_Exercise goal_: Rewrite the records below as one numbered list with no blank lines, leaving the pictures out.

━━━━━ Information supplied ━━━━━

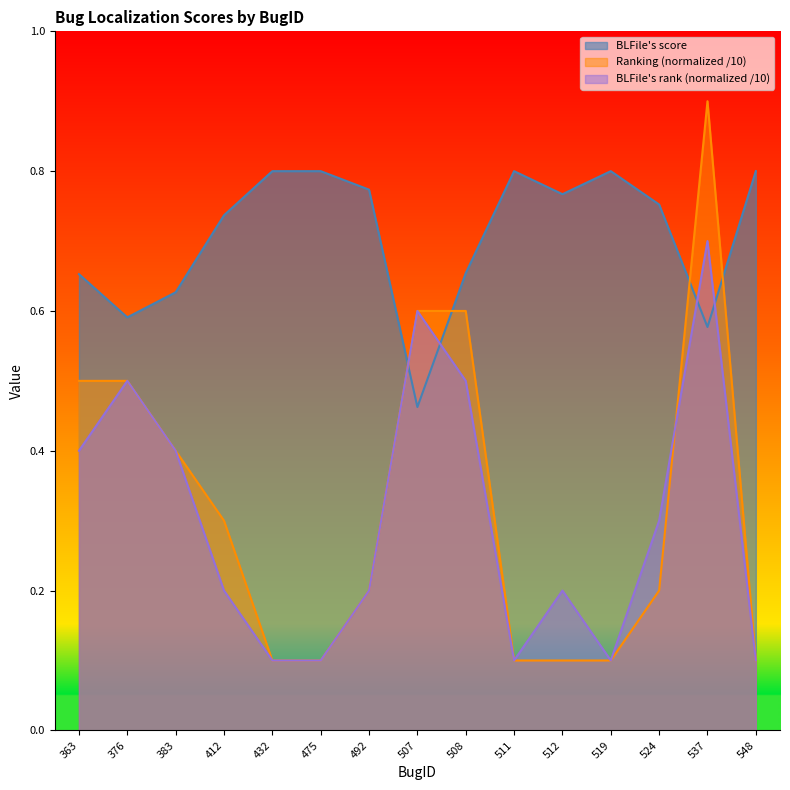

Which series ends up on top after the final intersection of BLFile's score and Ranking?

BLFile's score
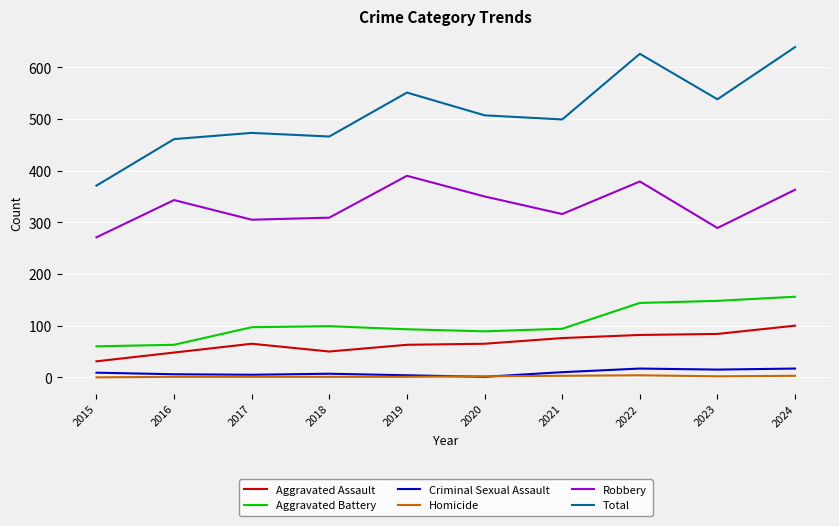

Is this an area chart (filled region under the line)?

No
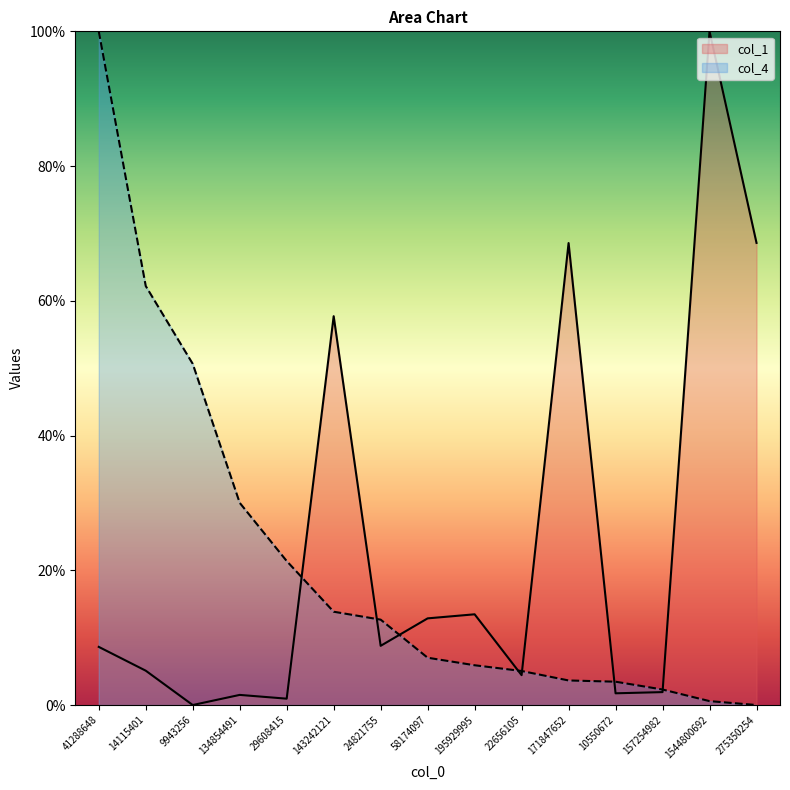

What is the label of the 4th point from the left?

134854491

━━━━━

_Completed task_:
1. Which series ends up on top after the final intersection of BLFile's score and Ranking?
2. BLFile's score
3. Is this an area chart (filled region under the line)?
4. No
5. What is the label of the 4th point from the left?
6. 134854491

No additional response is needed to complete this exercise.